*** Opening of Listed entries ***

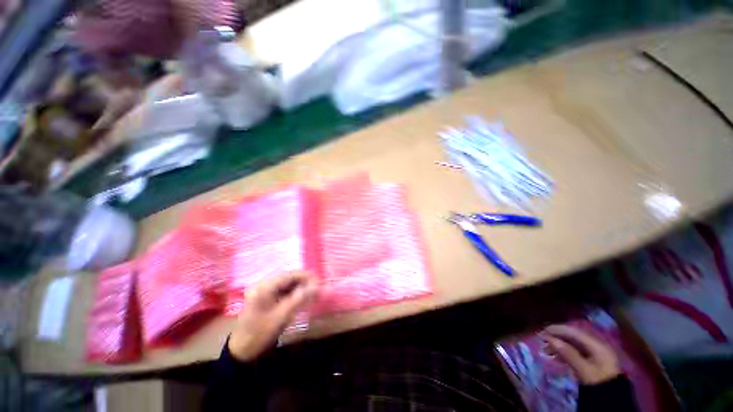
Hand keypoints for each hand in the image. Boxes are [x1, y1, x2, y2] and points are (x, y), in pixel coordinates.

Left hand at [228, 271, 317, 361]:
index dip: (306, 276)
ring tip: (312, 293)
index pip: (290, 275)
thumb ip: (299, 298)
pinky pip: (282, 291)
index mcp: (265, 286)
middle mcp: (264, 285)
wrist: (240, 351)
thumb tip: (316, 286)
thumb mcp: (281, 316)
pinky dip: (293, 294)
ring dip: (299, 288)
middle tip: (317, 288)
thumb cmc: (260, 333)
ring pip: (287, 285)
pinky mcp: (265, 298)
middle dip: (304, 282)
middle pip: (289, 278)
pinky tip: (300, 299)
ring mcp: (264, 291)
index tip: (319, 281)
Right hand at [543, 324, 620, 384]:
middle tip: (543, 340)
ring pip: (573, 345)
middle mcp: (596, 345)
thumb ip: (568, 353)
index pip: (574, 332)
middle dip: (557, 338)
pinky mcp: (592, 361)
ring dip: (559, 346)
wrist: (612, 398)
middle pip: (573, 337)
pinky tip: (556, 357)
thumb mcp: (583, 369)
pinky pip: (575, 353)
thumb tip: (549, 338)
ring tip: (546, 351)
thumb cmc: (598, 381)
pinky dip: (564, 353)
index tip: (543, 330)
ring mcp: (595, 354)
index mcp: (596, 345)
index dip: (558, 329)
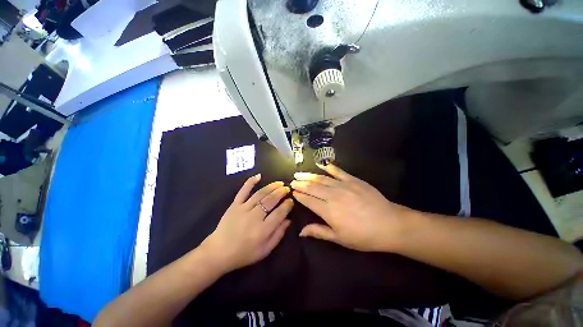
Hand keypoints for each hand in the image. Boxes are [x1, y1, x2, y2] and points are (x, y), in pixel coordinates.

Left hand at [201, 174, 293, 272]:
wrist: (218, 252)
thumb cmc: (244, 253)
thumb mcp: (265, 250)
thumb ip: (278, 234)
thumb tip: (289, 220)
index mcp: (263, 230)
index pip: (279, 213)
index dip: (287, 205)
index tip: (291, 200)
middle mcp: (254, 217)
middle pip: (270, 200)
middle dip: (281, 193)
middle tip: (287, 188)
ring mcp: (243, 209)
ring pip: (260, 194)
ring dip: (271, 187)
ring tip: (279, 183)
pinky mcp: (234, 205)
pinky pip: (243, 191)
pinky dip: (250, 182)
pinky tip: (258, 176)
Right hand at [290, 164, 414, 251]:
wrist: (389, 224)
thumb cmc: (363, 236)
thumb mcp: (339, 238)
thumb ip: (318, 232)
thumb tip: (301, 232)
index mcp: (328, 211)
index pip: (308, 200)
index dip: (299, 195)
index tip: (292, 191)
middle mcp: (332, 195)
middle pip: (312, 187)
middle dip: (300, 183)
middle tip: (292, 181)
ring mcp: (343, 185)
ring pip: (321, 179)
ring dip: (309, 176)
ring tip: (300, 174)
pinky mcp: (353, 180)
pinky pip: (338, 171)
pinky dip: (329, 167)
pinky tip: (321, 165)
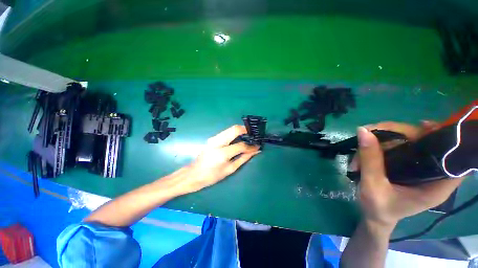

*** Close of Listed entries ***

= Assigned task =
No pictures should appear in the copy, which holds exactly the lines from the first line of the data through the line with "thumb cmc: (260, 333)" and nothing else.

= Exercise result =
Hand keypoints for each hand in the image. Boxes are [x1, y1, x2, y2] and points are (x, y), in pixel coordinates.

Left hand at [228, 271, 317, 361]:
index dip: (306, 276)
ring tip: (312, 293)
index pip: (290, 275)
thumb ip: (299, 298)
pinky pip: (282, 291)
index mcp: (265, 286)
middle mcp: (264, 285)
wrist: (240, 351)
thumb tip: (316, 286)
thumb mcp: (281, 316)
pinky dip: (293, 294)
ring dip: (299, 288)
middle tip: (317, 288)
thumb cmc: (260, 333)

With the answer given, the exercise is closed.